+++ Data for processing
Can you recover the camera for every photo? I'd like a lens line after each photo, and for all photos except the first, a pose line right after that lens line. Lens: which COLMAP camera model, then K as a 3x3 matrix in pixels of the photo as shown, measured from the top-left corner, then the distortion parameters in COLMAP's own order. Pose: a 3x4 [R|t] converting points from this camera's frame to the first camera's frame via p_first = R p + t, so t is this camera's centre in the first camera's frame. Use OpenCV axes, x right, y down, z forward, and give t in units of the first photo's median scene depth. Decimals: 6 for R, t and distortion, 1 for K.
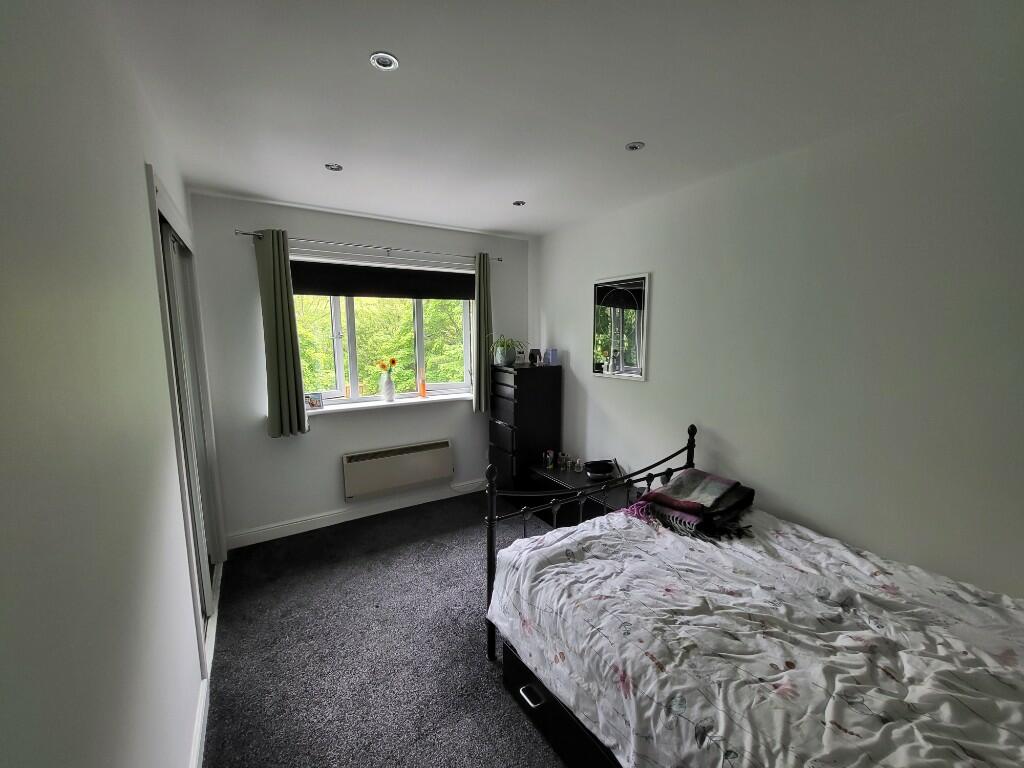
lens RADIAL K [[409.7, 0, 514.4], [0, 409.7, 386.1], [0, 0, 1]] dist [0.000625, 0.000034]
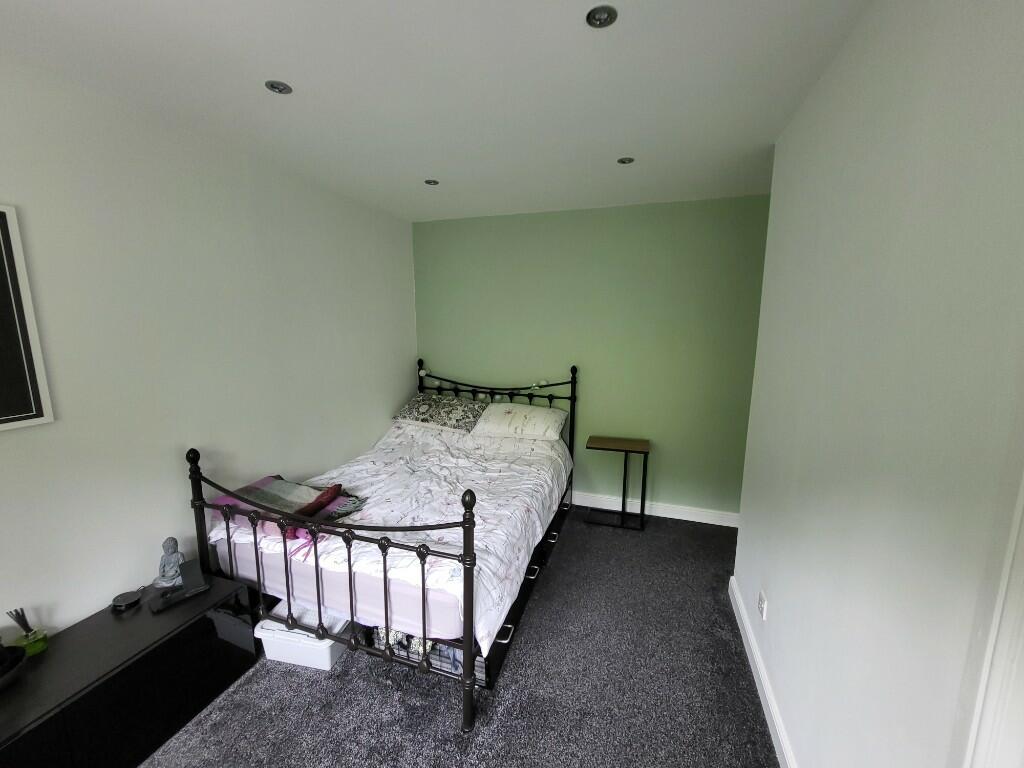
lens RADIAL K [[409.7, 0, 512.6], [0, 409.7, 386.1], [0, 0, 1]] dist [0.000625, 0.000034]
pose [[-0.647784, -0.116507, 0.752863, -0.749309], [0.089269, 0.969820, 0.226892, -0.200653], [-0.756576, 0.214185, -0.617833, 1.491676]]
++++++
+++ Data for processing
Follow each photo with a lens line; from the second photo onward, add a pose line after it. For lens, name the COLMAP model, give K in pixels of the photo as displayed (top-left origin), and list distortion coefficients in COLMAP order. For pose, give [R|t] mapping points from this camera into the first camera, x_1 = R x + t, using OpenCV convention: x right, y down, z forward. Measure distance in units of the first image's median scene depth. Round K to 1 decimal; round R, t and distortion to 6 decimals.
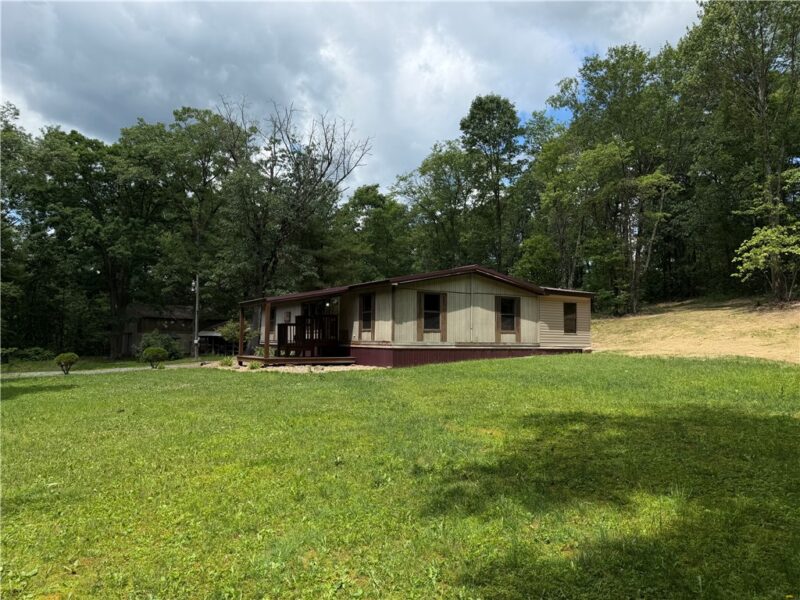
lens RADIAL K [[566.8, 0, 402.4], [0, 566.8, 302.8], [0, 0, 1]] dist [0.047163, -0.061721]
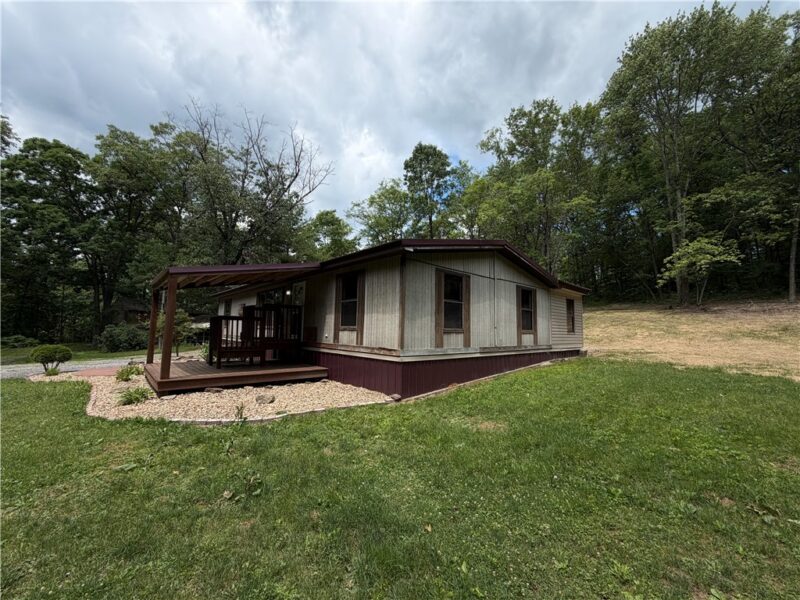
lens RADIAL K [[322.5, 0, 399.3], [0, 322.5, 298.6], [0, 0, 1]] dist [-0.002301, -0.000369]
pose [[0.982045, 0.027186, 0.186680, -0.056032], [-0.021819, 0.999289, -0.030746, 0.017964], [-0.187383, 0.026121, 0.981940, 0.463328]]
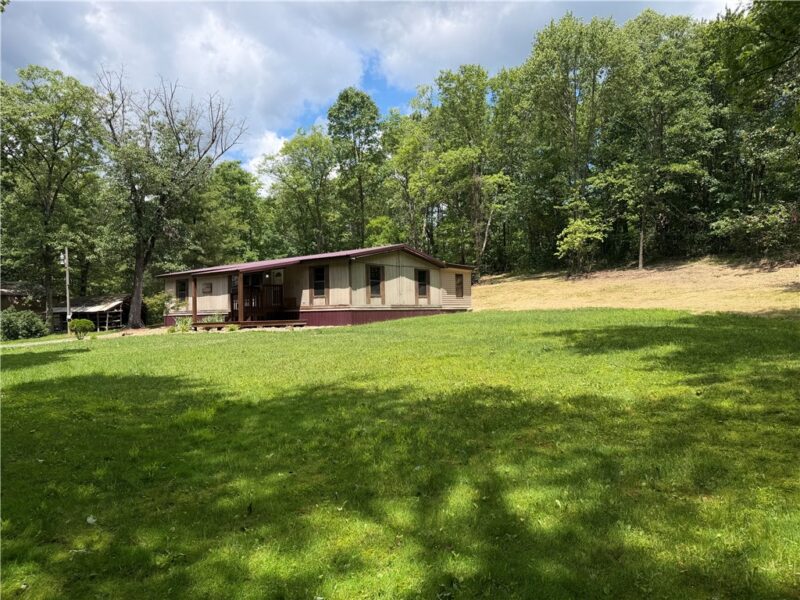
++++++
+++ Data for processing
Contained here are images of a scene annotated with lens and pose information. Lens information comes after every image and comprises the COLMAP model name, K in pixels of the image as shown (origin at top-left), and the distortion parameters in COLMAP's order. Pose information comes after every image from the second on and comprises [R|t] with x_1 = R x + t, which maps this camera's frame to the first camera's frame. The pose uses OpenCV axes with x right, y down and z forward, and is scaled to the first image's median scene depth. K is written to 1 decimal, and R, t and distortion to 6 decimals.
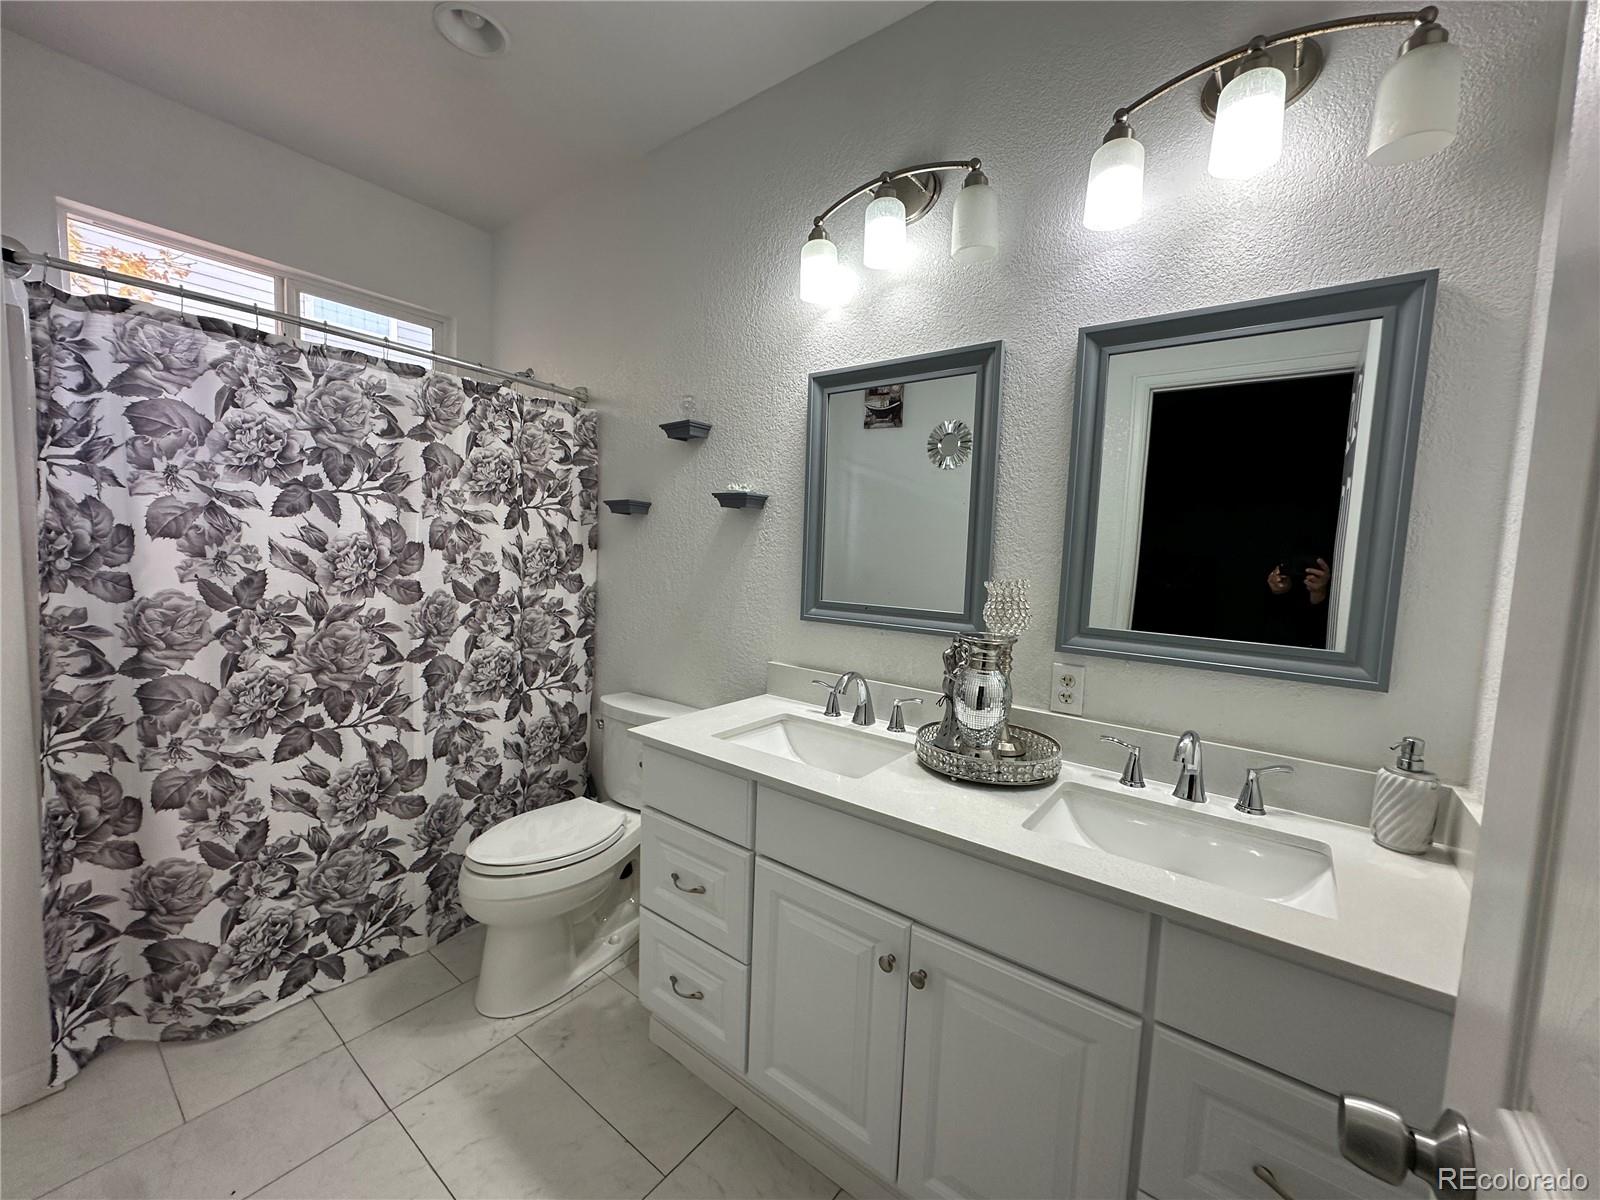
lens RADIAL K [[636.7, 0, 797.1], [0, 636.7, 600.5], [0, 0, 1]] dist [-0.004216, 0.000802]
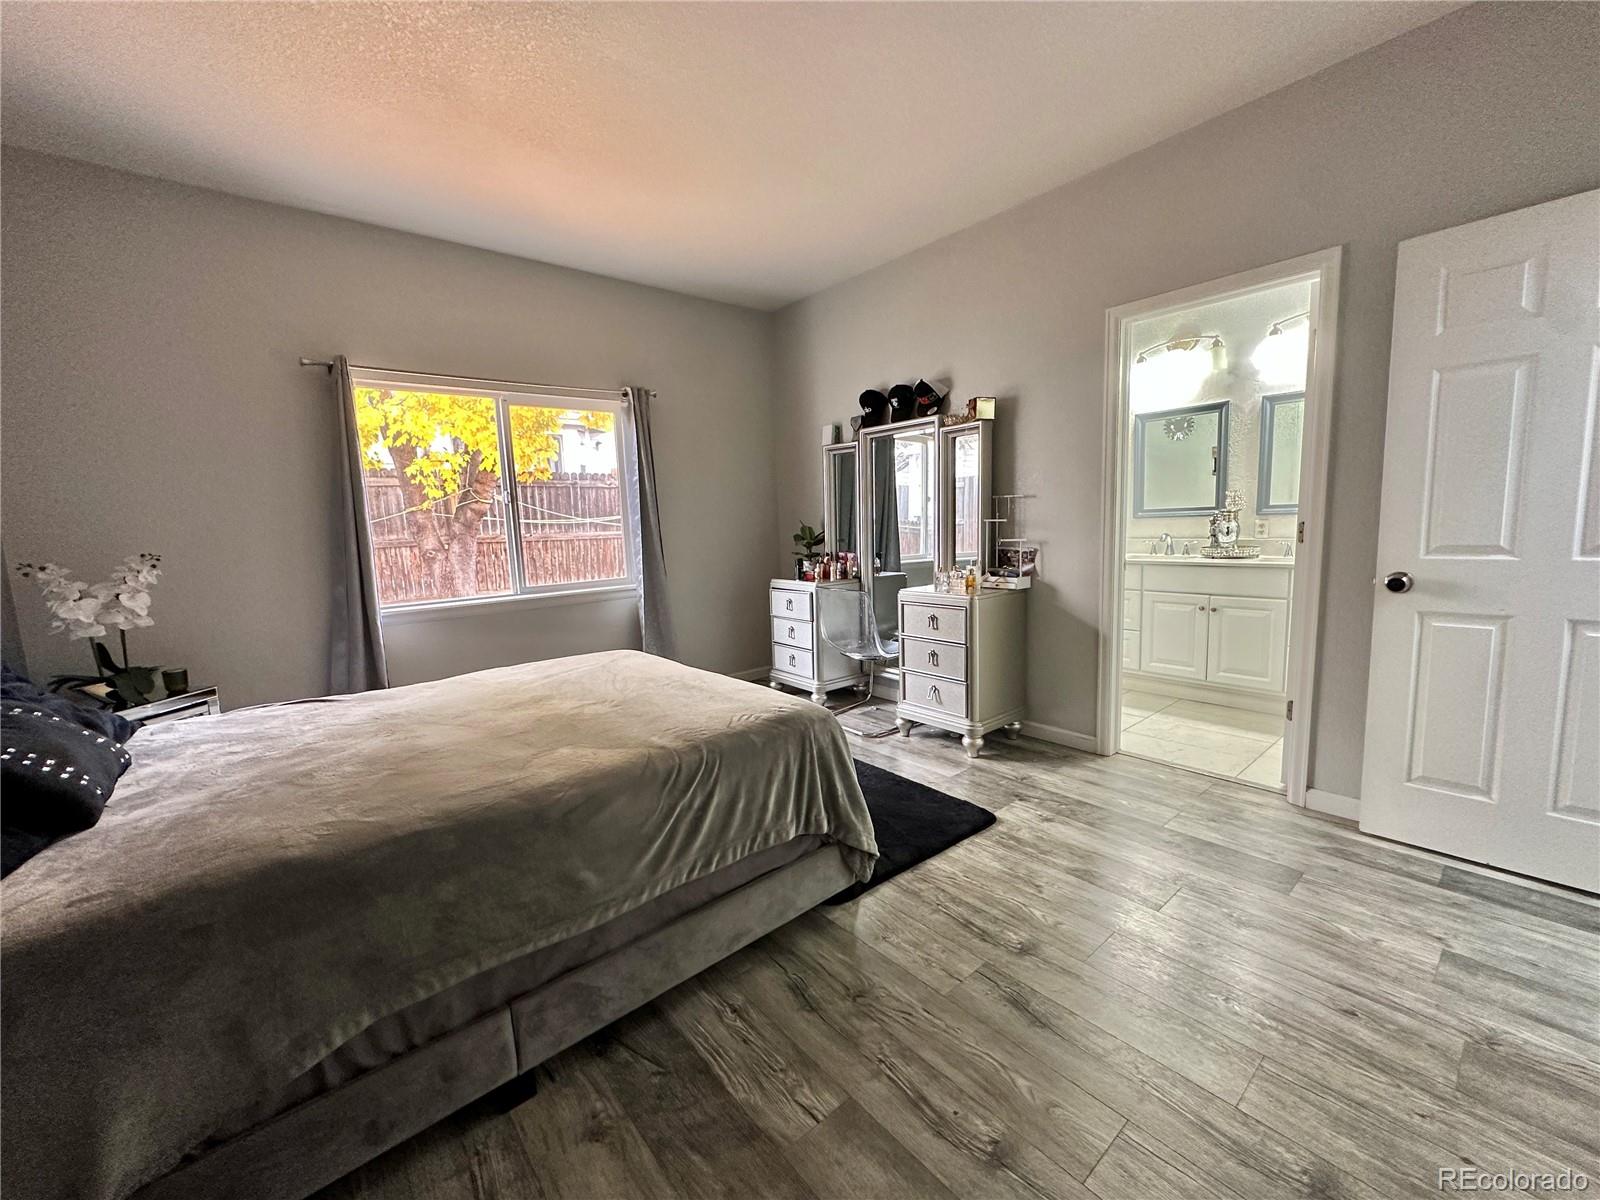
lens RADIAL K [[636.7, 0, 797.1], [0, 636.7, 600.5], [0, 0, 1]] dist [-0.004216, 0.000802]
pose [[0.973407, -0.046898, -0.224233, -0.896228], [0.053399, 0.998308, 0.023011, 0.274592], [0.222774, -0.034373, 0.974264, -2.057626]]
++++++
Exercise goal: Copy the data verbatim, beginning with the line containing "Can you recover" and continuing through the line containing "0.214185, -0.617833, 1.491676]]", with both of those lines included. Omit the pictures.

Response for this exercise:
Can you recover the camera for every photo? I'd like a lens line after each photo, and for all photos except the first, a pose line right after that lens line. Lens: which COLMAP camera model, then K as a 3x3 matrix in pixels of the photo as shown, measured from the top-left corner, then the distortion parameters in COLMAP's own order. Pose: a 3x4 [R|t] converting points from this camera's frame to the first camera's frame via p_first = R p + t, so t is this camera's centre in the first camera's frame. Use OpenCV axes, x right, y down, z forward, and give t in units of the first photo's median scene depth. Decimals: 6 for R, t and distortion, 1 for K.
lens RADIAL K [[409.7, 0, 514.4], [0, 409.7, 386.1], [0, 0, 1]] dist [0.000625, 0.000034]
lens RADIAL K [[409.7, 0, 512.6], [0, 409.7, 386.1], [0, 0, 1]] dist [0.000625, 0.000034]
pose [[-0.647784, -0.116507, 0.752863, -0.749309], [0.089269, 0.969820, 0.226892, -0.200653], [-0.756576, 0.214185, -0.617833, 1.491676]]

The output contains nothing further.